Dieses Foto stellten dankenswerterweise Elisabeth und Franz Isele zur Verfügung.
»Herzlich willkommen« steht über dem geschmückten Eingang des Gasthauses »Linde«. Davor steht Pater Alfred Benz, der am 6. Mai 1962 seine Heimatprimiz in dem Baarstädtchen feiert. Nicht nur seine Familie, sondern auch Nachbarn und andere Löffinger sind stolz auf den »Sohn der Stadt«, der sich entschieden hat, in eine katholische Ordensgemeinschaft einzutreten. Für das Gruppenfoto stellt sich Pater Alfred mit seinen Geschwistern auf.
V.l.n.r.: 1 Georg Beha, 2 Adolf Benz (1930-2025), 3 Pater Alfred (Karl Benz), 4 Margarete Benz, 5 Rosemarie Benz, 6 Emil Benz
Dieses Foto stellte dankenswerterweise Luzia Heiler zur Verfügung.

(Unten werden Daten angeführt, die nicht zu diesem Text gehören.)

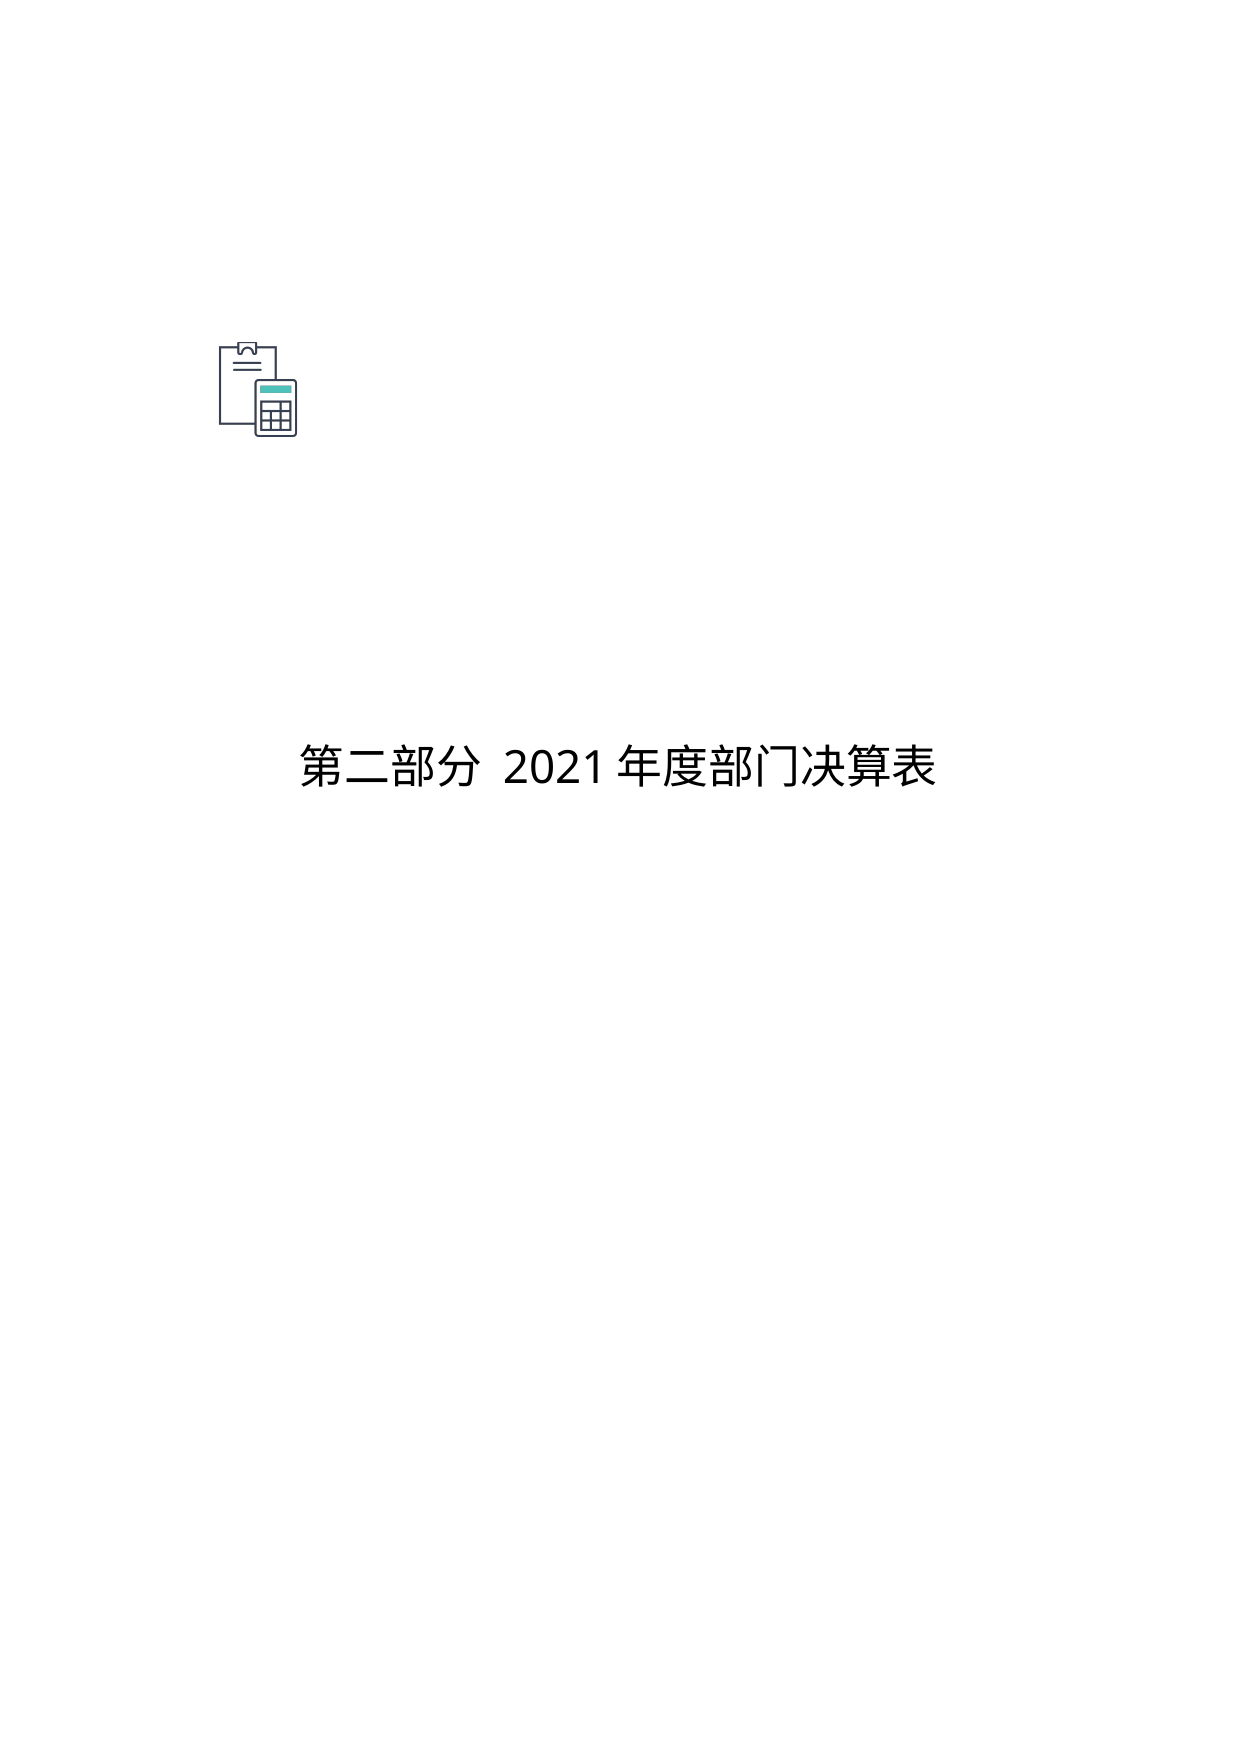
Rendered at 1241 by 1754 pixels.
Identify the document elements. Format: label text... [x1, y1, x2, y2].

picture [210, 342, 306, 437]
text 第二部分 2021年度部门决算表 [159, 714, 1081, 812]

Am Sonntag, den 6. Mai 1962 feiert Pater Alfred Benz seine Primiz in seiner Heimatgemeinde. Kurz zuvor hat er die Ordensprimiz gefeiert, jetzt folgt die Heimatprimiz. Gemeinsam mit seinen Mitgeistlichen, darunter Stadtpfarrer Karl Weickhardt (1905-1977), steht er vor der Kaplanei.
Gleich werden sie zur katholischen Pfarrkirche St. Michael ziehen, in der Alfred Benz als Hauptzelebrant den Gottesdienst feiern und am Ende den Primizsegen spenden wird. Familienangehörige und Mitglieder der katholischen Pfarrgemeinde erwarten ihn vor der Kaplanei und begrüßen den jungen Mann, der sich für ein Leben in einer Ordensgemeinschaft der römisch-katholischen Kirche entschieden hat.
Dieses Foto stellten uns dankenswerterweise Hilda und Walter Köpfler zur Verfügung.
Am Sonntag, den 6. Mai 1962 feiert Pater Alfred Benz seine Primiz in seiner Heimatgemeinde. Er steht als Hauptzelebrant mit drei Mitgeistlichen in der katholischen Pfarrkirche St. Michael vor dem Hochaltar. Kurz zuvor hat er die Ordensprimiz gefeiert, jetzt folgt die Heimatprimiz. Zu diesem Zeitpunkt wird die Messe noch mit dem Rücken zur Kirchengemeinde zelebriert. Die Gottesdienstsprache ist noch Latein.
Beides wird sich wenige Jahre später ändern. Das von Papst Johannes XXIII. einberufene Zweite Vatikanische Konzil wird fünf Monate nach der Primiz in Rom eröffnet. Die Konzilsväter beschließen dabei auch eine Liturgiereform.